Başbakan Binali Yıldırım’ın yanıtlaması istemiyle soru önergesi veren Çamak, “Diyanet İşleri Başkanlığı, 15 yaşında henüz reşit olmayan bir çocuk dâhil Tunceli’de Alevi dedesi olduğu iddia edilen 13 kişiyi, 14 Şubat 2018- 13 Mart 2018 tarihleri arasında Avusturya, Almanya, Fransa ve Hollanda’da ‘Nevruz ve Hıdırellez görevlendirmesi’ adı altında hizmet pasaportları ile yurtdışına göndermiştir.Nevruz ve Hıdırellez için Diyanet İşleri Başkanlığı Dış İlişkiler Genel Müdür Vekili Abdullah Gümüşsoy tarafından Tunceli Müftülüğü’ne gönderilen bir yazıda kendilerine hizmet pasaportu tanzim edilmesi için gerekenlerin yapılması gerektiği belirtilmiştir” dedi.
Tunceli Müftüsü Zafer Güneş’in basına verdiği demeçte, “Dedelerimizi Avrupa’ya kanaat önderi olarak gönderdik” dediğini hatırlatan Çamak, “Yurtdışında görevlendirilen ve kanaat önderi oldukları iddia edilen kişilerle öncesinde yapılan mülakattaki sorular da tartışmalara neden olmuştur. Bu görevlendirmenin ardından Alevi tabanında önemli bir karşılığı olan ve yurtdışında onlarca şubesi bulunan Alevi kurumlarının ciddi itirazları kamuoyuna yansımıştır. Devletin Alevi-Sünni kardeşliğini pekiştirecek ve tüm çeşitliliklerimizle bir arada yaşamı teşvik edecek politikalarla, Alevileri olduğu gibi kabullenip farklılıklara saygı duymak yerine, yetkililerin kendi ideal modellerini ‘Alevi kanaat önderi’ olarak yurtdışına sürmesi sadece gerilimi artırmaktadır” ifadelerini kullandı.
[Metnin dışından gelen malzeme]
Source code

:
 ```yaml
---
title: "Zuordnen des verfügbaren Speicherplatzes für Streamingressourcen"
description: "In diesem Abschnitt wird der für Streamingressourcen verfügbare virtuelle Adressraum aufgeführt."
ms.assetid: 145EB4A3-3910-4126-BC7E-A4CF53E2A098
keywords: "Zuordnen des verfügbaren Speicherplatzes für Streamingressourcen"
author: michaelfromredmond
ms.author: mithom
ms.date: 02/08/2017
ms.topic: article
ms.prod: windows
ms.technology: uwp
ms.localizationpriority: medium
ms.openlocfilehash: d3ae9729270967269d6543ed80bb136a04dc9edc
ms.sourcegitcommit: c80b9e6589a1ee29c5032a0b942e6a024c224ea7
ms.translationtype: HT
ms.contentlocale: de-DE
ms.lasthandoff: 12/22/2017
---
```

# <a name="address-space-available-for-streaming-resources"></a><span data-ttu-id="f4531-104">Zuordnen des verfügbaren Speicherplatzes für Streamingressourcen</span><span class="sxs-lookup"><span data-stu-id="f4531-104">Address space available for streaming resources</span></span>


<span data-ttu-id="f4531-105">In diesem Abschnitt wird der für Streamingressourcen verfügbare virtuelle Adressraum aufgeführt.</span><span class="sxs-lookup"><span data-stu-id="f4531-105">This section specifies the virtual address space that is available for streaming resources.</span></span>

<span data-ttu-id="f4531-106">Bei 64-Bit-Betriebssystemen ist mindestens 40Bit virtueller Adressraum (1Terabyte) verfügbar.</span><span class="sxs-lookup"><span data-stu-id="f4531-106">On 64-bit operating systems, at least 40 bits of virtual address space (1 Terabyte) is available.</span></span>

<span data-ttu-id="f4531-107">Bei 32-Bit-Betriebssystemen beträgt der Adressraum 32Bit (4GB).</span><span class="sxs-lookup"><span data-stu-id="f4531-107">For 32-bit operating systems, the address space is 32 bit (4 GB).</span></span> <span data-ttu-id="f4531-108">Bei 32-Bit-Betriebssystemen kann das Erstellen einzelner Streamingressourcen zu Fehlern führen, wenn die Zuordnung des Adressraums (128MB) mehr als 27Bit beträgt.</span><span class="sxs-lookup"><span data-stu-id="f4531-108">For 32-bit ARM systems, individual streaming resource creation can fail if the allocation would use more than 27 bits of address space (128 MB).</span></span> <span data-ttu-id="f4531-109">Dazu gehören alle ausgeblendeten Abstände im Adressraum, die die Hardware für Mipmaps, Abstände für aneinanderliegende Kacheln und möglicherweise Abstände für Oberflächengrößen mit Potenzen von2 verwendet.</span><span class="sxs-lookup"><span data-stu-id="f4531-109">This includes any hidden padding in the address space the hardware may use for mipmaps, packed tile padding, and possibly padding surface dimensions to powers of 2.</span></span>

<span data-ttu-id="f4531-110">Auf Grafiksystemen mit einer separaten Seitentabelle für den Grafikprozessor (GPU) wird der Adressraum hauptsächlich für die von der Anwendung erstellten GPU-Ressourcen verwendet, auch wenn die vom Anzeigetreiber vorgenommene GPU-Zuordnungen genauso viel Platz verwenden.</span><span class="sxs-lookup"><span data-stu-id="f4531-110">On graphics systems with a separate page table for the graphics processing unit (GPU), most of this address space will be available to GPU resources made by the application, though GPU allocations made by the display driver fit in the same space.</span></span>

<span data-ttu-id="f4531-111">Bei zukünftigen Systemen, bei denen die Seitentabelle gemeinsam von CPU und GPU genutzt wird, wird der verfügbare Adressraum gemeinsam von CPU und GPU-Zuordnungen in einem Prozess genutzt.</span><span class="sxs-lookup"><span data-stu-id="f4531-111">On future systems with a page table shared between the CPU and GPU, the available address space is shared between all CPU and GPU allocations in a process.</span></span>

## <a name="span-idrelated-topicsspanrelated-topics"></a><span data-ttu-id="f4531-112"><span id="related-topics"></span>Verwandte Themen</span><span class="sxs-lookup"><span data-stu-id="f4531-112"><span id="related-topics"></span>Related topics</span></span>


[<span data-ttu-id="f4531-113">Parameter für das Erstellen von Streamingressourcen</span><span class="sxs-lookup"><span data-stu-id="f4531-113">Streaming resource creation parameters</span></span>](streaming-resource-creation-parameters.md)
CHP Mersin Milletvekili Dr. Hüseyin Çamak, soru önergesinde şu sorulara yer verdi:
“Öncelikle yurtdışında böyle bir görevlendirme hangi ihtiyaçtan ötürü gerekli görülmüştür? Başbakanlığa bağlı Diyanet İşleri Başkanlığı Dış İlişkiler Genel Müdürlüğü Alevilerle ilgili bu görevlendirmeyi neye göre ve hangi kıstasları baz alarak yapmıştır? Alevi dedesi veya kanaat önderi olarak belirtilen kişilerin Alevi tabanında herhangi bir karşılığı olup olmadığına dair biriminiz gerekli araştırmaları yapmış mıdır? Bu gönderilen kişilerin Alevi inancına dair yetkinlikleri hangi ölçütlerde nasıl tespit edilmiştir? Alevi tabanında herhangi bir karşılığı olmayan ve hatta henüz reşit dahi olmayan bazı kişilerin yurtdışında görevlendirilmesinin altında yatan asıl amaç nedir?”